◆ EXCERTO DO TEXTO ◆

------------------------------------

As povoações trabalhadoras, quer viventes nos meios urbanos quer nos meios rurais, cedo tomaram consciência, individual e coletiva, de que as FEIRAS eram a melhor oportunidade para venderam os produtos que produziam em excesso e para adquirirem os que lhes faziam falta nos seus místeres. E os nossos primeiros reis, no sentido de desenvolverem o COMÉRCIO e cobrarem impostos, logo se mostraram pródigos a fundá-las, ainda que algumas delas tivessem o estatuto de FEIRAS FRANCAS isentas de impostos.

 

PRIMEIRA PARTE

AGUILARA feira do “Crasto”, cujo período “quinzenal” é conhecido desde os meus tempos de juventude, era mensal em 1844. Fui buscar essa informação ao requerimento incluído no espólio que recebi da Casa Brasonada Aguilar (oferta da minha colega Alice Guerra, entretanto falecida) que, nesse ano, a Câmara Municipal, cumprindo a decisão tomada na sessão do primeiro de dezembro, dirigiu ao «Ilustríssimo Excelentíssimo Senhor António de Lemos Teixeira de Aguilar», do seguinte teor:

"Tem V. Exa. junto à Praça pública desta vila um terreno que na frente confina com a continuação da rua que dirige para o Largo da Praça e de um lado parte com as casas que foram de José de Almeida Botelho e hoje são de Rita Simões, viúva de João Figueiredo e do outro com casas  da viúva e herdeiros de José Teixeira de Lima, desta mesma vila.

------------------------------------

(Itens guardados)
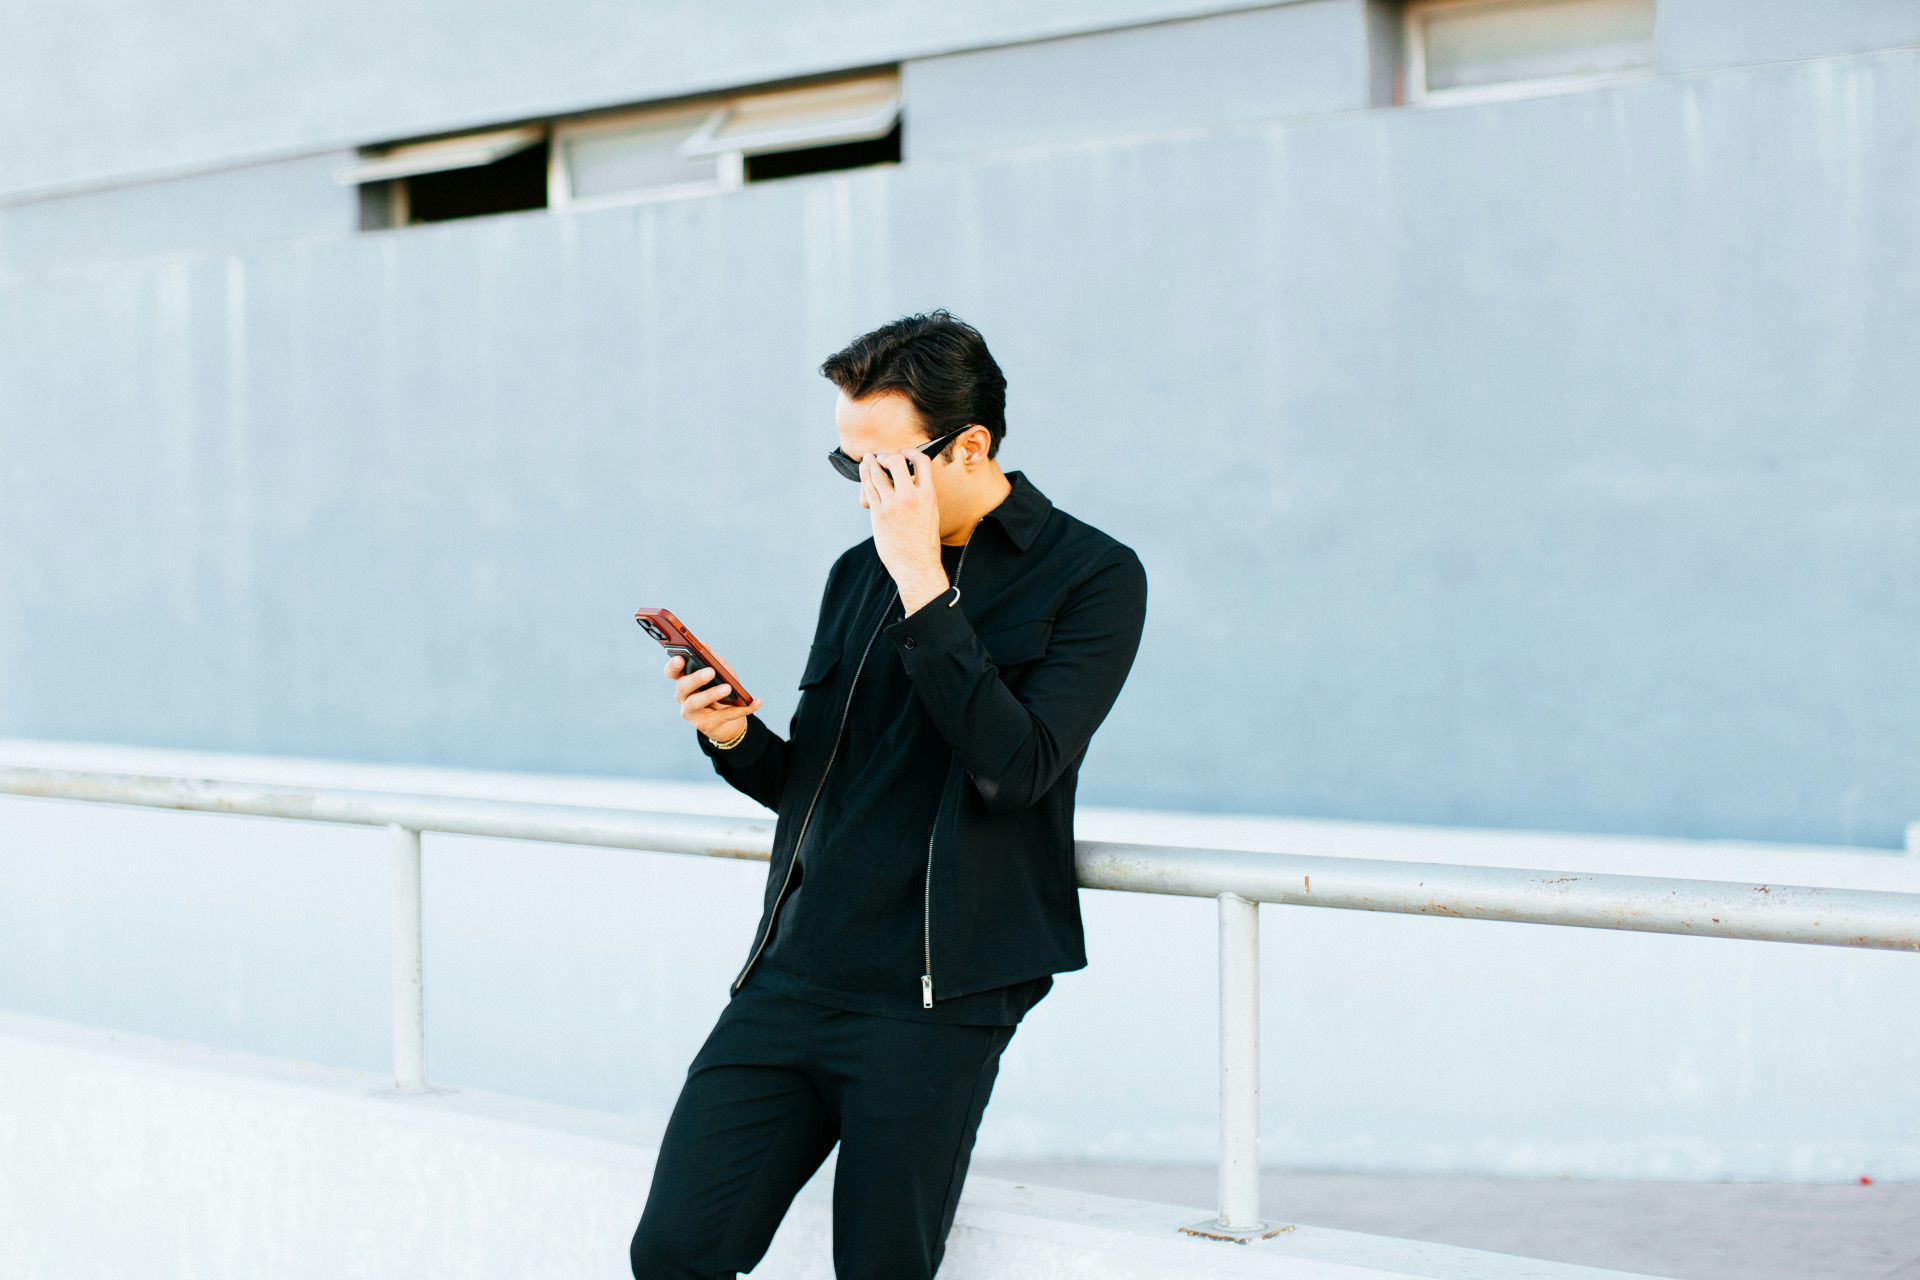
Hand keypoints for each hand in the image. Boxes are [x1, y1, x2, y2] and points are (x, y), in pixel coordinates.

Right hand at [665, 654, 762, 743]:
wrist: (728, 722)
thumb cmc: (722, 689)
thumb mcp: (719, 671)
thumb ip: (712, 658)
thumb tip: (704, 646)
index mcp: (684, 680)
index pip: (672, 671)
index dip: (673, 666)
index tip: (680, 658)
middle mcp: (684, 697)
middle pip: (683, 686)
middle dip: (695, 678)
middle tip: (710, 671)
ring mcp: (692, 713)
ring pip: (696, 703)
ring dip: (712, 694)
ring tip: (728, 687)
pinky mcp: (706, 726)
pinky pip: (724, 716)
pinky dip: (742, 708)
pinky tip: (756, 702)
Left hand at [861, 449, 948, 613]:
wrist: (916, 565)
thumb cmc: (923, 541)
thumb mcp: (931, 512)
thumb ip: (921, 493)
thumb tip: (910, 478)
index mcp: (928, 495)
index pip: (921, 461)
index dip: (910, 451)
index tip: (903, 452)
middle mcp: (910, 497)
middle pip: (895, 461)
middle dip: (886, 455)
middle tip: (881, 457)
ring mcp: (892, 505)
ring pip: (877, 475)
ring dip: (870, 464)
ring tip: (868, 460)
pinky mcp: (878, 514)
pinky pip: (869, 490)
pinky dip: (866, 479)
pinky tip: (865, 475)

------------------------------------

◆ INSTRUÇÕES DA TAREFA ◆
Pode retomar o texto sobre as feiras a partir da última frase apresentada?

◆ RESPOSTA À TAREFA ◆
Este terreno que antigamente era o solo de casas que foram  demolidas não rende atualmente alguma utilidade a V. Exa. Enquanto nele não fizer reedificar as casas demolidas, ou outra alguma obra que o tape sobre si e destine a algum uso útil.

Mas este terreno enquanto assim está aberto e vago pode prestar a este Município alguma utilidade, franqueando-o a Câmara às Regateiras, ou Tendeiros, ou a Vendilhões ambulantes, especialmente nos dias de Mercado Mensal que se faz nesta vila. E apesar de este mesmo terreno se achar presentemente pejado e ocupado em grande parte com terraço, cascalho e entulho das casas do dito Botelho que novamente anda reedificando a referida viúva Rita Simões Viúva a quem já fizemos desentulhar e desimpedir e ela desentulhou e desimpediu a parte da Praça Pública a que o mesmo terreno, cascalho e entulho tinha abrangido. Contudo se V. Exa. se designar conceder-nos interinamente o uso daquele terreno para o sobredito fim, nós tomamos ao nosso cuidado o fazê-lo limpar e desimpedir do terraço,  cascalho e entulho de que esteja pejado”.

brasão-1

Mas, “atrás dos tempos, tempos vêm” como reza o ditado popular, muito usado pelos meus pais e, seguramente, pelos avós dos nossos avós. Ditado da “literatura oral” encontra paralelo no verso camoniano “mudam-se os tempos, mudam-se as vontades”. E nova vontade teve, pelos vistos, a Câmara Municipal, pois de “mensal” que era, a feira do “crasto”, em data que não consegui apurar, virou “quinzenal” e o local de venda deixou de circunscrever-se ao espaço acima requerido pela Câmara Municipal, isto é, na PRAÇA  AGUILAR para se estender a todas as ruas e largos da vila.

E se as Posturas Municipais de 1938, assinadas por todo o Executivo, então presidido pelo Dr. Luís de Azeredo Pereira, estipulam apenas o custo do “assento” (cf. foto mais abaixo) sem a demarcação dos lugares destinados aos feirantes e produtos, as Posturas Municipais de 1969, com a assinatura solitária do Dr. João Duarte de Oliveira, informam isso tudo, por forma a que cada feirante, vendedor ou comprador, soubesse o espaço que lhe estava destinado à venda e à compra. (cf foto mais abaixo).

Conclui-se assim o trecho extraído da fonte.